From Deseret News archives:
Jane Wyatt knew best
Wyatt died last weekend at the age of 96. And though she had a fine career as an actress starring in "Lost Horizon" and appearing in dozens of other movies she spent much of her time defending "Father Knows Best" and the types it portrayed. In 1966 she said, "We tried to preserve the tradition that every show had something to say ...we weren't just five Pollyannas."
In hindsight, the program was like a Norman Rockwell painting filled with cheery lovable characters and a non-threatening humor that was middle America's idea of itself. But where Rockwell went on to examine race problems and show the strife of people who missed out on the middle America of his earlier work, "Father Knows Best" became an emblem of the patriarchal, insulated lives led by many Americans. Feminists winced at the title of the show, and many families snorted at the white-picket-fence world where children were never violent and sitting up straight at the dinner table was a major problem.

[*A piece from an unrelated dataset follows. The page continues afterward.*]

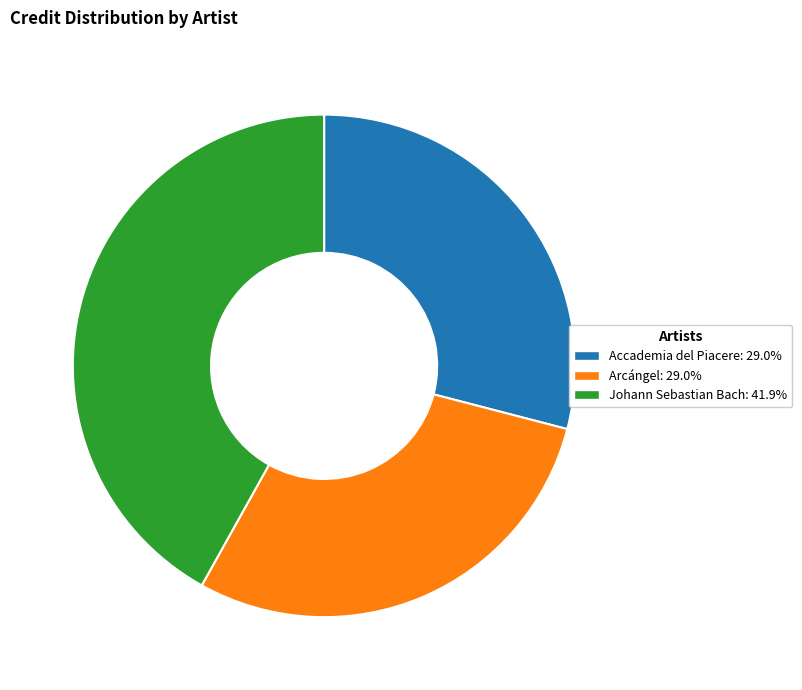

Approximately how many times larger is the value at Accademia del Piacere compared to Arcángel?

1.0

Still, Wyatt was right. The show did have something to say. Perhaps it didn't show the nation as it was, but it spoke to the sunny ideal that would help Americans make the transition from World War II to a peace-time economy.

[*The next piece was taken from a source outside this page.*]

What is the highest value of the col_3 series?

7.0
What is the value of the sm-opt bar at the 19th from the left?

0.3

Were there families in America like the toothy and happy Anderson family? Certainly. But even if none had existed, "Father Knows Best" still worked as a dream version of life for many young people setting out to create families. It wasn't a mirror held up to society. It was an air-brushed, touched-up portrait of family life that people aimed for.
Few got there. Wyatt and her Anderson bunch were always too perfect. But by giving the country a television show that promised more than any family ever could deliver, Wyatt and her clan helped Americans deliver more unity than they could have delivered otherwise.